◆ EXERCISE ◆
Write out the stretch of lines below that begins at the line with "right knee: (205, 295, 5)" and ends at the line with "right wrist: (214, 263, -14)", including both, exactly as given and nothing more.

Stored data entries:
·····

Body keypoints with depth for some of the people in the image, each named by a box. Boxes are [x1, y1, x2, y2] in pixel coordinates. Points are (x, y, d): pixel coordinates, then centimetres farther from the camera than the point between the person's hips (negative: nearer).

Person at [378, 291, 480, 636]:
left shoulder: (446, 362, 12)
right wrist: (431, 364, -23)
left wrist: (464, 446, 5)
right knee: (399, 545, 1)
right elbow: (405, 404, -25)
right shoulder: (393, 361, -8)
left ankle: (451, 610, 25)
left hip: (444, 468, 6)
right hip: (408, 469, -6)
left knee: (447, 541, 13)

·····

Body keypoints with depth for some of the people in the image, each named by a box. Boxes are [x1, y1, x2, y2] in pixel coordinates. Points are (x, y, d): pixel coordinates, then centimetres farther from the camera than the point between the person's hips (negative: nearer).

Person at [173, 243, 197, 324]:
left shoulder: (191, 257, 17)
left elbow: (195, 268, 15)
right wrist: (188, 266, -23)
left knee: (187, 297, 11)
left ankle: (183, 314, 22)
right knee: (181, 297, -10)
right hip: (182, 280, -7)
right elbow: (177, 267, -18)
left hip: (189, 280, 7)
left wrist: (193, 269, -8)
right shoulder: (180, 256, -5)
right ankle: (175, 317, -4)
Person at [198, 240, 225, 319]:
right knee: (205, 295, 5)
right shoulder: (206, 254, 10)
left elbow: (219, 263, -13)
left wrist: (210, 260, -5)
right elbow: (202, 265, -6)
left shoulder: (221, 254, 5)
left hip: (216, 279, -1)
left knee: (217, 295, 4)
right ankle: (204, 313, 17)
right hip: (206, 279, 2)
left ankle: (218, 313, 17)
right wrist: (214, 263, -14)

·····

◆ REPLY ◆
right knee: (205, 295, 5)
right shoulder: (206, 254, 10)
left elbow: (219, 263, -13)
left wrist: (210, 260, -5)
right elbow: (202, 265, -6)
left shoulder: (221, 254, 5)
left hip: (216, 279, -1)
left knee: (217, 295, 4)
right ankle: (204, 313, 17)
right hip: (206, 279, 2)
left ankle: (218, 313, 17)
right wrist: (214, 263, -14)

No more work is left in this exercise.